# Wanting to switch to a african setup :-)



## msbabb (Feb 14, 2009)

I think I am ready to switch my community to an African setup. what a have is a 29 gal with an ehiem ecco 2234. Here is what I'm thinking for stocking. I've read to over stock cichlids so i was thinking 6-9 in the 29 gal. Please let me know what you think.

2-3 Labidochromis caeruleus Yellow Lab
2-3 Metriaclima estherae (Red) Red Zebra
2-3 Pseudotropheus saulosi Electric Blue

The tank would have a gravel substrate and have plenty of rocks and caves (but not to mant to cut down on water area). As far the water chem we are bless with hard water with a high pH.
Thanks for any help you can give


----------



## ridley25 (Jan 5, 2008)

That's two too many species for a 29.

Take a look here and see how limited your options are with a 30" tank.
http://www.cichlid-forum.com/articles/c ... er_29g.php
If you could score a 4' tank on craigslist or somewhere you'll thank yourself later. Trying to squeeze mbuna you want into a small tank is a slow (or fast) descent into unhappiness.

Perhaps you could do:
4 Labidochromis caeruleus
_or_
4 Iodotropheus sprengerae
_or_
1m 4 f Pseudotropheus saulosi

kevin


----------



## drumbum540 (Mar 20, 2008)

ridley25 said:


> That's two too many species for a 29.


I agree ^

all I have in my 29 is 9 mixed baby africans that are moving into a bigger tank soon.

:: About this task ::
Reproduce the passage of the cichlid stocking thread that begins at "I think I am" and ends after "what you think.", unchanged.

:: Supplied information ::
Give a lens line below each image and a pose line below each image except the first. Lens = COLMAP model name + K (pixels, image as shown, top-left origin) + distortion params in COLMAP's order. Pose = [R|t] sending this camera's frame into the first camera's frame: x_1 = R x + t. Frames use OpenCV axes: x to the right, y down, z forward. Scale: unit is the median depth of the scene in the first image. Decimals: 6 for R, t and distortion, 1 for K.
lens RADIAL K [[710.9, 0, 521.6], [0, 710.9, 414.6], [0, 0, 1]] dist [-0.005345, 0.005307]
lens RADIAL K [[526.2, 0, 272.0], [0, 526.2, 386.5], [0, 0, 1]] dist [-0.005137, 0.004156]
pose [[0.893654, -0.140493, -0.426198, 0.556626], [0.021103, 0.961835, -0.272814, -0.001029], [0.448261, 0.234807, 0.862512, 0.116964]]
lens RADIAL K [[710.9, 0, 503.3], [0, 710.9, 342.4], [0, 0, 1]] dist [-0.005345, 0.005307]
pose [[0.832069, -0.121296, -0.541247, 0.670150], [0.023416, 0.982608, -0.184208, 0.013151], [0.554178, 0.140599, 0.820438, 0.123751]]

--

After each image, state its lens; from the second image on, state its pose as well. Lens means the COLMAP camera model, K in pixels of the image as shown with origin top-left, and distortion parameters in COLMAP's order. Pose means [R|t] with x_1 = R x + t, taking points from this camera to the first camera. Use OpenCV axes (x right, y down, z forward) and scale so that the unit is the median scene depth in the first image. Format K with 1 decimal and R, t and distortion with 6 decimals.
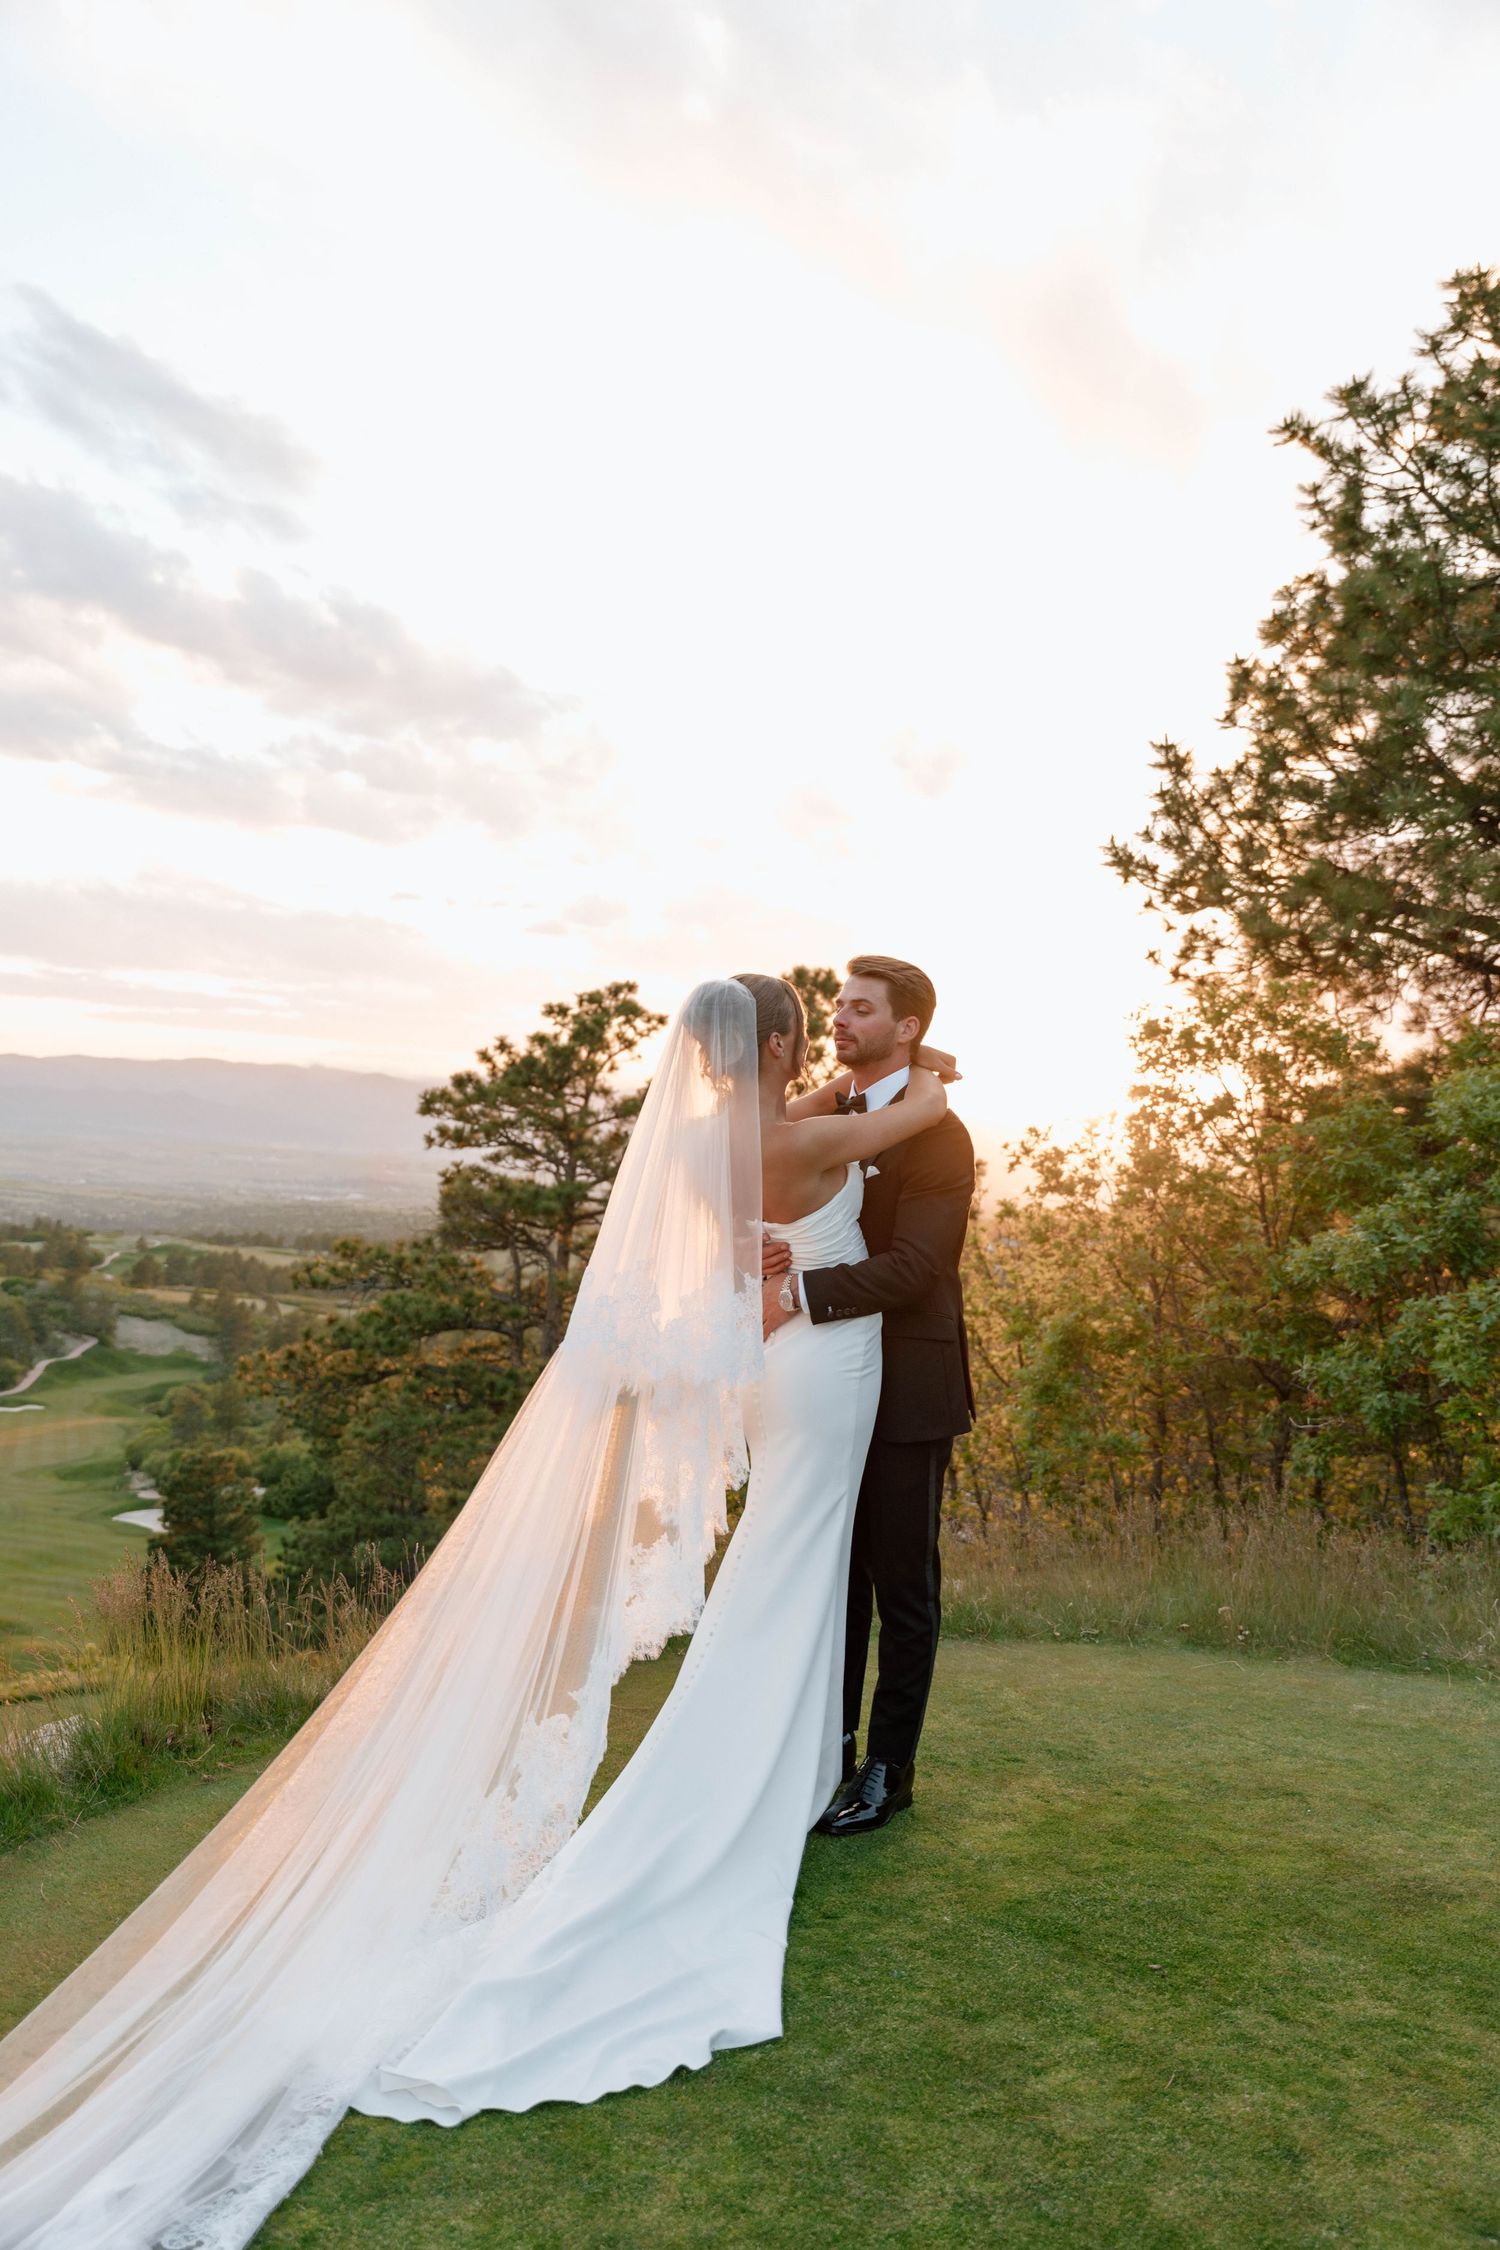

:: Output for this task ::
I think I am ready to switch my community to an African setup. what a have is a 29 gal with an ehiem ecco 2234. Here is what I'm thinking for stocking. I've read to over stock cichlids so i was thinking 6-9 in the 29 gal. Please let me know what you think.